=== 文字節選 ===
____

根據pos與定位到的mappedFile,取出相應的數據存入byteBuffer,並將數據封裝在SelectMappedBufferResult中返回。

然後調用了checkMessageAndReturnSize,解析讀出的數據封裝成DispatchRequest並返回。如果成功,且消息的大小大於0,那麼調用doDispatch方法分發消息至consumequeue,index文件。

    public void doDispatch(DispatchRequest req) {
        for (CommitLogDispatcher dispatcher : this.dispatcherList) {
            dispatcher.dispatch(req);
        }
    }
可以看到遍歷dispatchList元素分別調用對應的dispatch方法,在DefaultMessageStore的構造中可以看到dispatchList。
        this.dispatcherList = new LinkedList<>();
        this.dispatcherList.addLast(new CommitLogDispatcherBuildConsumeQueue());
        this.dispatcherList.addLast(new CommitLogDispatcherBuildIndex());
其中consumequeue,index分別對應CommitLogDispatcherBuildConsumeQueue與CommitlogDispatcherBuildIndex。我們先從CommitLogDispatcherBuildConsumeQueue開始分析。
    class CommitLogDispatcherBuildConsumeQueue implements CommitLogDispatcher {

        @Override
        public void dispatch(DispatchRequest request) {
            final int tranType = MessageSysFlag.getTransactionValue(request.getSysFlag());
            switch (tranType) {
                case MessageSysFlag.TRANSACTION_NOT_TYPE:
                case MessageSysFlag.TRANSACTION_COMMIT_TYPE:
                    DefaultMessageStore.this.putMessagePositionInfo(request);
                    break;
                case MessageSysFlag.TRANSACTION_PREPARED_TYPE:
                case MessageSysFlag.TRANSACTION_ROLLBACK_TYPE:
                    break;
            }
        }
    }
核心的方法putMessagePositionInfo
    public void putMessagePositionInfo(DispatchRequest dispatchRequest) {
        ConsumeQueue cq = this.findConsumeQueue(dispatchRequest.getTopic(), dispatchRequest.getQueueId());
        cq.putMessagePositionInfoWrapper(dispatchRequest);
    }
通過消息得到topic跟消息隊列的id從本broker的consumeQueueTable的對應的topic下的consumeQueueMap中通過消息隊列的id獲取對應的Logic消息隊列(並非真正消息隊列,僅存儲定長消息索引的抽象類)。再調用對應ConsumerQueue的putMessagePositionInfoWrapper()方法,將具體的dispatchRequest引入。

____

=== 輸入資料 ===
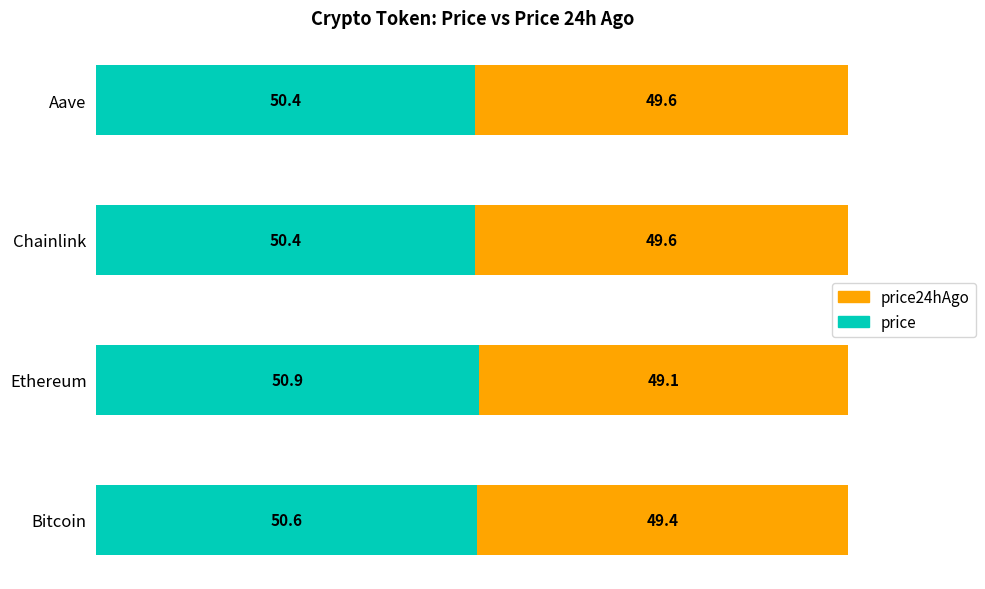

Read the price value at Chainlink.

50.4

____

=== 待解問題 ===
a) 依據文字節選,DefaultMessageStore的構造中依序向dispatcherList加入了哪兩個分發器?
b) 請用兩句話概括文字節選的內容。

=== 預期結果 ===
a) CommitLogDispatcherBuildConsumeQueue與CommitLogDispatcherBuildIndex。

b) 讀出的數據經checkMessageAndReturnSize解析並封裝成DispatchRequest,若成功且消息大小大於0,doDispatch便遍歷dispatcherList,將消息分發至consumequeue與index文件,兩者分別對應CommitLogDispatcherBuildConsumeQueue與CommitLogDispatcherBuildIndex。其中CommitLogDispatcherBuildConsumeQueue只對非事務與事務提交類型的消息調用putMessagePositionInfo,該方法依消息的topic與隊列id取得對應的ConsumeQueue,再調用其putMessagePositionInfoWrapper()方法。